Vermüllte Parks, Strände und Wiesen: Einfach mal so lassen
Die Menschen schmeißen ihren Müll neben überfüllte Mülleimer, anstatt ihn mitzunehmen. Was tun? Mein Vorschlag wäre: Nichts – als Erziehungsprojekt.
E s ist Sommer, es ist warm, da geht die ganze Welt in den Park. An die Elbe, an die Alster, auf jedes Stückchen Grün setzt man sich, auch wenn das Stückchen Grün ein staubiges, vertrocknetes Stück Rasen ist. Dann holt man den Weißwein raus, die Plastikschalen mit dem eingelegten Gemüse, ein paar Oliven, dazu ein paar Weintrauben, Baguette, Eis, Wasser, Saft, Chips, Kartoffelsalat, Schokolade, Kuchen, Würstchen, Frikadellen, Senf, Saft und Schorle, alles, alles in Plastikverpackung, und am Ende hat man einen Berg Müll um sich herum. Hat dann ungefähr dreimal so viel Müll um sich herum wie Kleidung am Körper.
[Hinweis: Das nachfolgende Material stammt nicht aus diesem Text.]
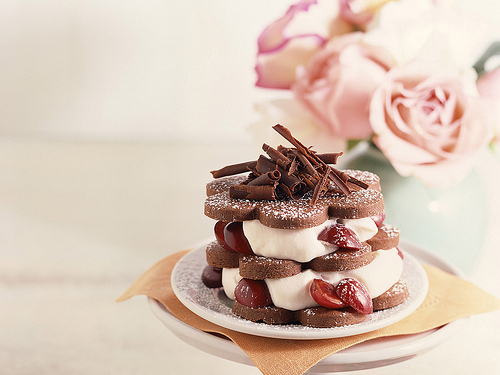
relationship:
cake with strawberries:
[200, 124, 408, 328] [310, 218, 373, 303]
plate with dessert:
[139, 260, 397, 339] [181, 144, 404, 345]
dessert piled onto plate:
[200, 122, 408, 329] [170, 243, 429, 340]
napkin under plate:
[252, 349, 290, 373] [233, 314, 293, 342]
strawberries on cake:
[307, 285, 350, 306] [195, 124, 433, 345]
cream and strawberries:
[365, 270, 391, 289] [303, 269, 357, 314]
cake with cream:
[210, 121, 417, 337] [369, 259, 396, 291]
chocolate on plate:
[245, 176, 286, 206] [166, 268, 216, 308]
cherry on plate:
[333, 276, 373, 317] [168, 265, 225, 333]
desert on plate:
[184, 154, 410, 354] [172, 270, 222, 330]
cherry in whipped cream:
[319, 224, 363, 250] [241, 218, 379, 264]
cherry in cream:
[232, 275, 274, 308] [219, 248, 401, 312]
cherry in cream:
[307, 279, 347, 309] [219, 248, 401, 312]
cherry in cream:
[333, 276, 373, 317] [219, 248, 401, 312]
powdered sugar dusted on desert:
[205, 168, 377, 219] [198, 122, 408, 326]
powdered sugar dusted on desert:
[240, 254, 292, 270] [198, 122, 408, 326]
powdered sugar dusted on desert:
[324, 227, 367, 259] [198, 122, 408, 326]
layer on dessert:
[204, 239, 408, 328] [200, 122, 408, 329]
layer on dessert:
[205, 168, 400, 279] [200, 122, 408, 329]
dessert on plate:
[200, 122, 408, 329] [170, 243, 429, 340]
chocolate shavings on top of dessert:
[209, 123, 369, 203] [200, 122, 408, 329]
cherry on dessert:
[333, 276, 373, 317] [200, 122, 408, 329]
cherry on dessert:
[307, 278, 347, 308] [200, 122, 408, 329]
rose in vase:
[365, 60, 497, 191] [340, 141, 498, 276]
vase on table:
[340, 141, 498, 276] [1, 132, 499, 372]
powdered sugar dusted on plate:
[176, 239, 237, 314] [167, 238, 431, 345]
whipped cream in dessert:
[241, 218, 379, 264] [200, 122, 408, 329]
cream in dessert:
[219, 248, 401, 312] [200, 122, 408, 329]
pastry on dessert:
[202, 166, 386, 230] [200, 122, 408, 329]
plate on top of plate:
[170, 243, 429, 340] [145, 241, 465, 365]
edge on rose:
[251, 0, 328, 91] [365, 60, 497, 191]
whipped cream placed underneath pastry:
[241, 218, 379, 264] [202, 167, 386, 230]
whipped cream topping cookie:
[241, 218, 379, 264] [203, 222, 401, 281]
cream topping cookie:
[219, 248, 401, 312] [231, 279, 410, 329]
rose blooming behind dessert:
[365, 51, 483, 190] [200, 122, 408, 329]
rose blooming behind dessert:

Und das passt in die kleinen Mülleimer gar nicht rein, die an der Alster stehen. Diese kleinen Mülleimer sind dafür gar nicht geplant, dass dreitausend Menschen jeden Abend einen Berg von Flaschen und Verpackungen da reinstecken. Selber schuld, sagt man sich – und weiß eigentlich gar nicht, wer das sein soll, dieser selber, der jedenfalls mit meinem Müll nicht gerechnet hat – und schmeißt den Müll daneben. Da ist ja schon welcher. Da wirft man seinen Müll eben dazu und eine kleine Müllhalde entsteht. Nicht schön, aber nun, was soll man denn sonst tun? Der kleine Mülleimer ist ja voll. Voll, nä?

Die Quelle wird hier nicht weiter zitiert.